───── ИЗУЧАЕМЫЙ ТЕКСТ ─────

Бисмарк. «Железный канцлер» — страница 2 из 99

Насколько опасным может быть для небольшой страны даже короткий период стагнации, продемонстрировали Наполеоновские войны. Пруссия вступила в них последней из великих европейских держав, в 1806 году, когда усилившаяся Франция начала всерьез ущемлять ее интересы. В течение нескольких недель прусская армия, почивавшая на лаврах побед Фридриха Великого, была наголову разгромлена под Йеной и Ауэрштедтом, а сама страна оказалась под угрозой исчезновения с карты Европы. Хотя Гогенцоллернам удалось сохранить свой трон, по условиям Тильзитского мира 1807 года Пруссия потеряла значительные территории и скатилась до положения второразрядной державы, зависимой от Франции.

Реакцией на унижение стала серьезная модернизация государства. В течение нескольких лет было сделано больше, чем за все предыдущее столетие. Серия преобразований, проведенных в 1807–1814 годах, получила название «Прусских реформ». Они были связаны, в первую очередь, с именами государственных деятелей Карла фон Штейна и Карла Августа фон Гарденберга, а также генералов Шарнхорста и Гнейзенау (в военной сфере). Реформаторы освободили крестьян от остатков крепостной зависимости, создали прекрасную систему всеобщего образования, значительно улучшили городское управление, убрали многие преграды на пути дальнейшего экономического развития страны. Понятно, что все эти реформы были, в конечном счете, направлены на одну главную цель — сделать Пруссию конкурентоспособной в военном отношении.

Изображая из себя лояльного союзника наполеоновской Франции, прусская правящая элита на деле готовилась к новой схватке. Ждать оставалось недолго. В 1812 году прусские части вместе с Великой армией Наполеона вторглись в Россию. Действовали они самостоятельно на дальнем фланге и особого рвения не проявляли. А когда французский император с жалкими остатками некогда грозного войска откатился за Неман, смысла воевать с Россией и вовсе не стало. И прусский генерал Йорк — пока еще без официальной поддержки робкого короля Фридриха Вильгельма III — заключил с русскими 30 декабря Таурогенскую конвенцию о совместных действиях против Наполеона.

1813 год открыл эпоху возрождения Пруссии. Страна освободилась от французского ига, настало время национального подъема. Армия, в которую в течение года влилось 280 тысяч человек — около 6 % от всего населения страны — в кровавых битвах смыла недавний позор. Прусские войска внесли значительный вклад в победу над Наполеоном, окончательно одержанную к 1815 году.

В германском обществе, в первую очередь в образованных слоях, тем временем распространялись идеи национализма; все больше людей смотрели на Пруссию как на возможный центр, вокруг которого объединятся все немцы. Прусский король не лелеял таких надежд. Королевство Гогенцоллернов и без того вышло из войны со значительными приобретениями. Пруссия, во-первых, вернулась в число великих держав, вершивших судьбы Европы. Во-вторых, решениями Венского конгресса 1815 года Берлину была передана богатая и экономически развитая Рейнская область. Правда, в семье пяти великих держав (так называемой пентархии) Пруссия по-прежнему оставалась самой слабой.

─────

• [ПУНКТ ЗАДАНИЯ 1] Перепишите дословно строки записей от самого их начала до строки с «Vô số giống» включительно.

───── ПРЕДОСТАВЛЕННЫЕ ЗАПИСИ ─────

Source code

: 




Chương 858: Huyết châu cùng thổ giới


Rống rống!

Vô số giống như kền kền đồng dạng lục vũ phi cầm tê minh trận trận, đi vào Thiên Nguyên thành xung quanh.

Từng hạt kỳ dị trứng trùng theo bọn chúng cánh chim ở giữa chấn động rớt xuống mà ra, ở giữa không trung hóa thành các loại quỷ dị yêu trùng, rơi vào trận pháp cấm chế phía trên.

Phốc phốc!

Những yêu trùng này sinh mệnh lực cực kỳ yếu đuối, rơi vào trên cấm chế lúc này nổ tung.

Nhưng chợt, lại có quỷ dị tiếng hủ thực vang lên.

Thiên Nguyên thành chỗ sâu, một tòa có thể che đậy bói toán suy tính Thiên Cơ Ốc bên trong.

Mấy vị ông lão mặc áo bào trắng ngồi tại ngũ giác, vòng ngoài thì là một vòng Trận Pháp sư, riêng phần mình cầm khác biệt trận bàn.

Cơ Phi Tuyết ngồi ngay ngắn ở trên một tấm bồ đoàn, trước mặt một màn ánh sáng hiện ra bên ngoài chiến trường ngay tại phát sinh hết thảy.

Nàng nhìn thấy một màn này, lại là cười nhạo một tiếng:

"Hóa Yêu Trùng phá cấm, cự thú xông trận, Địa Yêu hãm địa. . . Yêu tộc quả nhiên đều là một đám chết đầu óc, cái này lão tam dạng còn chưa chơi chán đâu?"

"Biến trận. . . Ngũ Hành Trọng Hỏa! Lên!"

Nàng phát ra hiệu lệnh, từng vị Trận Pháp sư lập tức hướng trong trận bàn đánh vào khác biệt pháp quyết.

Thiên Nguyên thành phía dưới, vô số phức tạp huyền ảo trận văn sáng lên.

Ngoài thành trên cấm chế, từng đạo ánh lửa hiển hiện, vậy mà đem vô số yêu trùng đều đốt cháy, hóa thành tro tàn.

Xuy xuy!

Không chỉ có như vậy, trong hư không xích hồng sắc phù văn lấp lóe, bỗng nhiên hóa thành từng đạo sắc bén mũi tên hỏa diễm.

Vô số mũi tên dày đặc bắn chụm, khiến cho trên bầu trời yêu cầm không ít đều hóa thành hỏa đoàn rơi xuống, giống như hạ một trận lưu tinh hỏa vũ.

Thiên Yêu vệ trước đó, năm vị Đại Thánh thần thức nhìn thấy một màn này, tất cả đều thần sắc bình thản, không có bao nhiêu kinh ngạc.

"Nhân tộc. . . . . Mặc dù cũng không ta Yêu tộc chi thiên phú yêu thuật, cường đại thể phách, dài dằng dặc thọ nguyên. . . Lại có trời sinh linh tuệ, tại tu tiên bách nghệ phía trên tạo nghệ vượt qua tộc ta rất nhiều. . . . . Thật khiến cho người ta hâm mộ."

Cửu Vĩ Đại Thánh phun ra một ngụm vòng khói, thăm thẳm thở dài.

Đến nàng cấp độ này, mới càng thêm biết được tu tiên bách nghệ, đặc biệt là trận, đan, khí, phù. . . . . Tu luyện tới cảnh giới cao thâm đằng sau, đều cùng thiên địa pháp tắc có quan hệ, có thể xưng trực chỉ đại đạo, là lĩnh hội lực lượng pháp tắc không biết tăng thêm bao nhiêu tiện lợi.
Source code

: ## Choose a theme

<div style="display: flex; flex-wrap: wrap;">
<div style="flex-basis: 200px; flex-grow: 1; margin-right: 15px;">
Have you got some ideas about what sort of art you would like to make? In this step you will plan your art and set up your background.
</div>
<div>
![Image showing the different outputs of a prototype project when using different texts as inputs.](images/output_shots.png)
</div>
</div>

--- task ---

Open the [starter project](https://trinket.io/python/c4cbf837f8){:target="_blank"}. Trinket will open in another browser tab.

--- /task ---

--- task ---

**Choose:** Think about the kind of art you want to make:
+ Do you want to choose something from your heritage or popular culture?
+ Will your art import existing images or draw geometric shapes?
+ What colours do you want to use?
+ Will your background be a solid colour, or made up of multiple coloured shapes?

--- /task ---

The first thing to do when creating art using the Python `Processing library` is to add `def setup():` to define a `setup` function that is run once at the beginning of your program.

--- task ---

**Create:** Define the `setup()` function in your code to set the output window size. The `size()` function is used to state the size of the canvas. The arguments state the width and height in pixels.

─────

• [ПУНКТ ЗАДАНИЯ 2]
Ответьте по изучаемому тексту о Пруссии на следующие вопросы:
(а) В каком году Пруссия вступила в Наполеоновские войны?
(б) Сколько человек влилось в прусскую армию в течение 1813 года?
(в) Какая область была передана Берлину решениями Венского конгресса 1815 года?

• [РЕЗУЛЬТАТ УПРАЖНЕНИЯ 1]
Source code

: 




Chương 858: Huyết châu cùng thổ giới


Rống rống!

Vô số giống như kền kền đồng dạng lục vũ phi cầm tê minh trận trận, đi vào Thiên Nguyên thành xung quanh.

• [РЕЗУЛЬТАТ УПРАЖНЕНИЯ 2]
(а) В 1806 году.
(б) 280 тысяч человек, около 6 % от всего населения страны.
(в) Рейнская область.